Additionally, other aspects of using technology with teachers need to be studied. For example, neurofeedback devices are still expensive. Studies need to investigate their economic and time cost-effectiveness further. Fear of exposure to personal physical metrics cannot be ignored and needs further understanding.
We suggest considering these concerns and reservations in developing future NF interventions with teachers and students.

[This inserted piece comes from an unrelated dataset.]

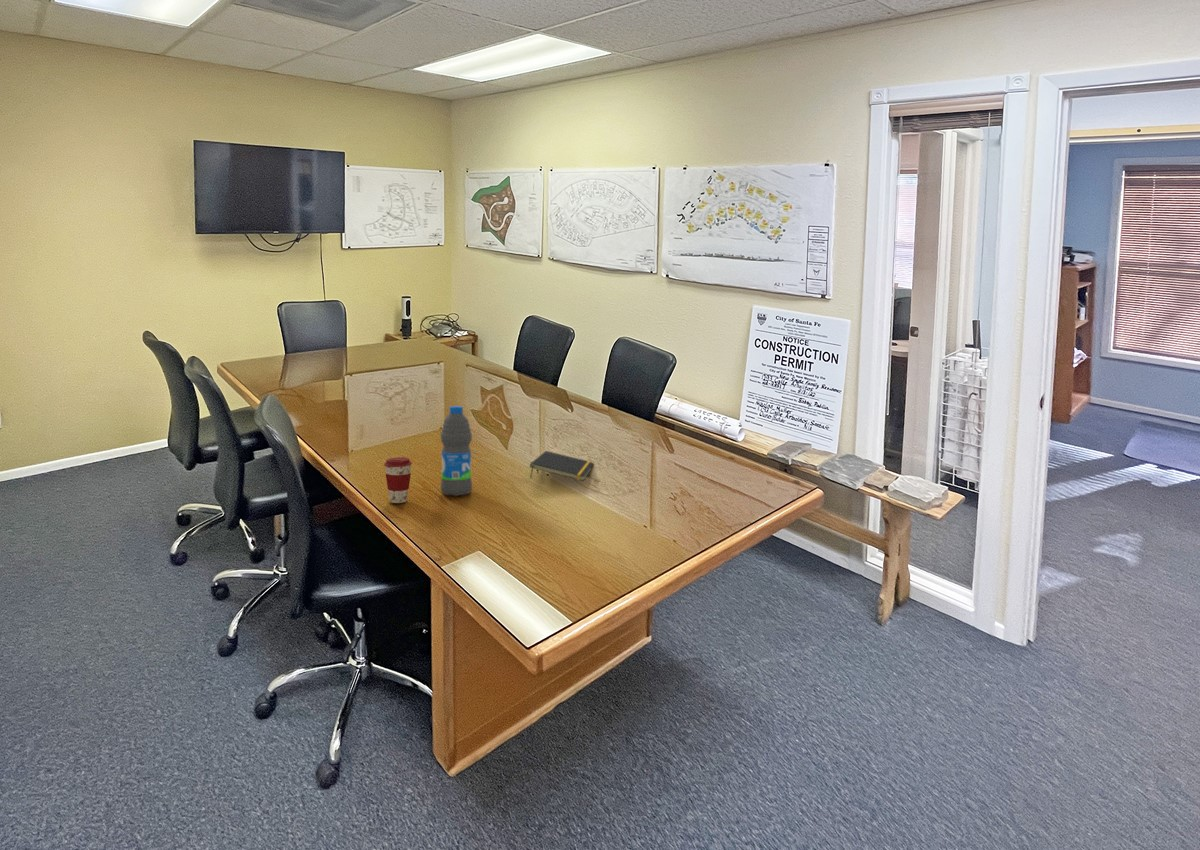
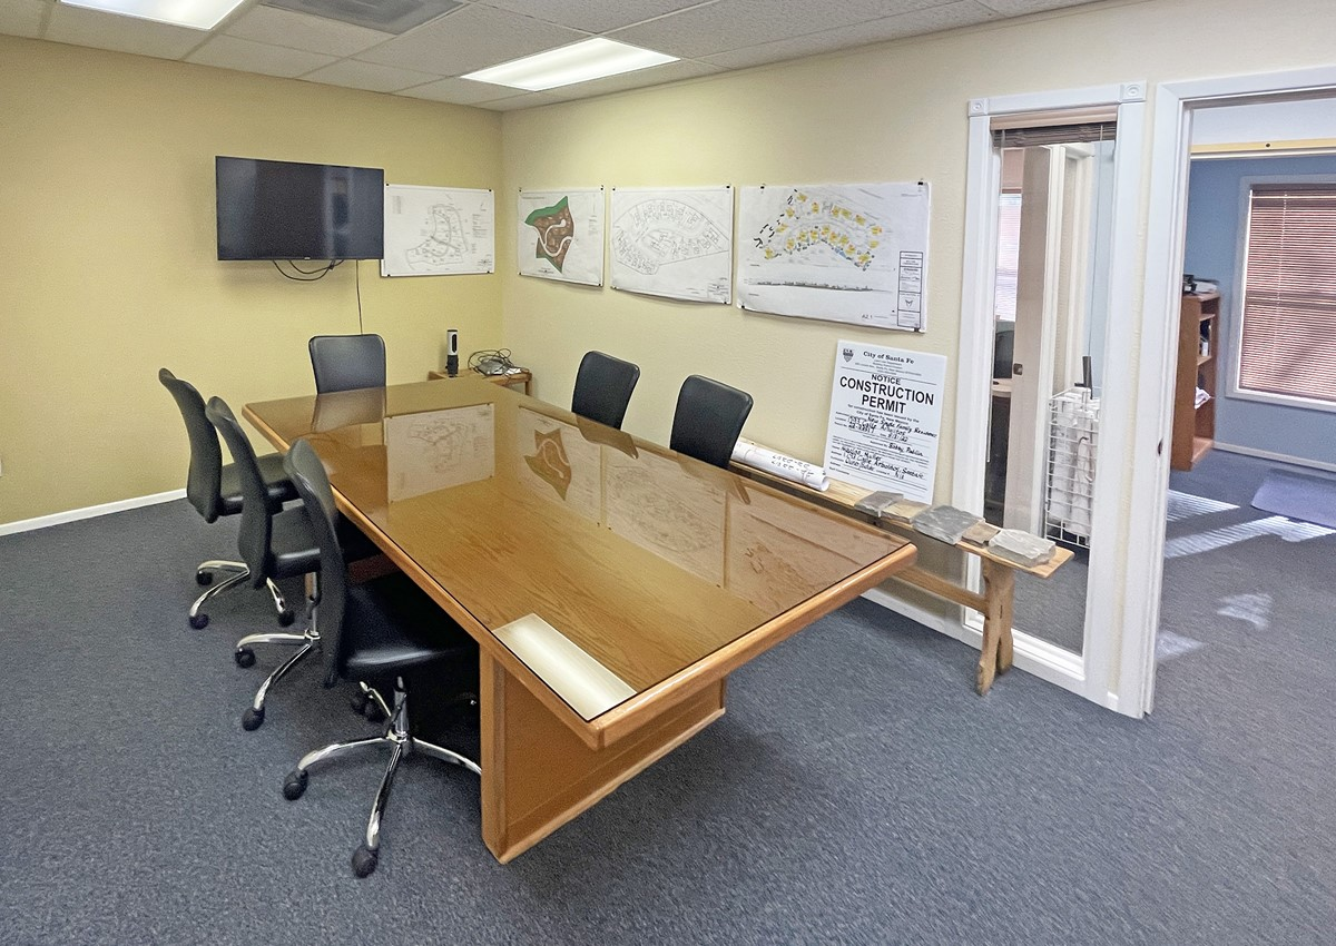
- notepad [529,450,595,482]
- coffee cup [383,456,413,504]
- water bottle [440,405,473,497]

Nonetheless, our research is a step toward implementing other physiological-based interventions, such as magnetic stimulation (TMS) (Sharot et al., 2012). It clarifies the potential and prospects of technology in such interventions. However, one should consider the concern and objections as regards invasive protocols.

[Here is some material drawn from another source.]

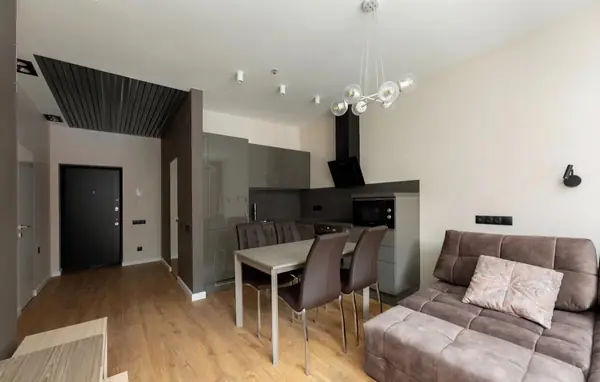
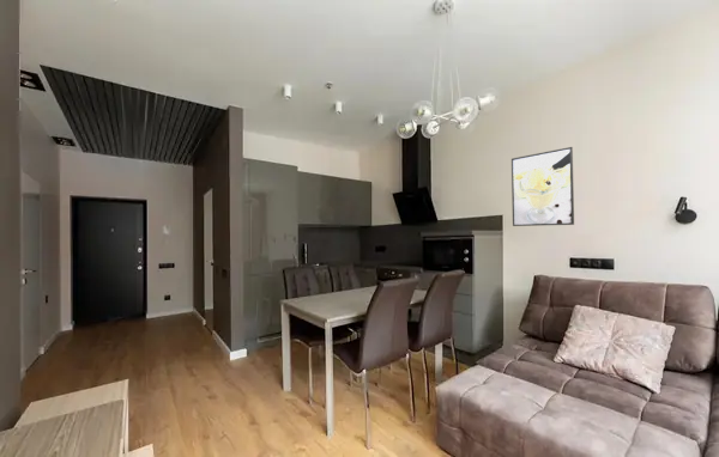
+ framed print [510,146,575,227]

The current research suggests using NF to improve mental well-being, reflecting on Przybylko’s (2021) call for a new NF paradigm of cross-cultural and universal interventions. Tabibnia (2020) offered a model that distinguishes between three brain activity channels relevant to improving well-being.
  • a channel aimed at reducing negative emotions and stress responses from the amygdala and hypothalamus;
  • a channel aimed at strengthening positive emotions triggered by brain reinforcement and motivation mechanisms;
  • a channel aimed to improve self-transcendence through brain mechanisms that reduce rumination in brain areas considered to increase self-reflectivity.

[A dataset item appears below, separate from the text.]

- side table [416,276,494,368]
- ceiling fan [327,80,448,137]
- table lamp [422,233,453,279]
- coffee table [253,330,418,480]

She sought intervention programs compatible with each channel, including Computer Based Training (CBT), and social support. However, her review did not include neurofeedback. The reason may lie in the trendiness of neurofeedback in education that brings some to apply caution in applying neuroscience to education or psychology. Many still emphasize that when selecting a neurofeedback protocol for an educational setting, one should carefully examine the suitability of the protocol for specific purposes and populations.

7. Conclusions

To the best of our understanding, the contribution of our research is the conceptualization of optimism in an applied setting that suggests a unique protocol for NF training. We hope that a better understanding of the correlation between brainwave activity and its impact on various well-being factors will help us understand how they may assist in dealing with other stressors – not only in the educational system. We hope the NF training method will broaden ways to nurture psychological assets. We hope that future research will continue to examine this protocol for other psychological factors. We also hope that future longitudinal studies will follow our results and better assess the validity and impact of our findings.

References

  1. Atmaca, Ç., Rızaoglu, F., Türkdogan, T., & Yaylı, D. (2020). An emotion-focused approach in predicting teacher burnout and job satisfaction. Teaching and Teacher Education, 90, 103025. [CrossRef]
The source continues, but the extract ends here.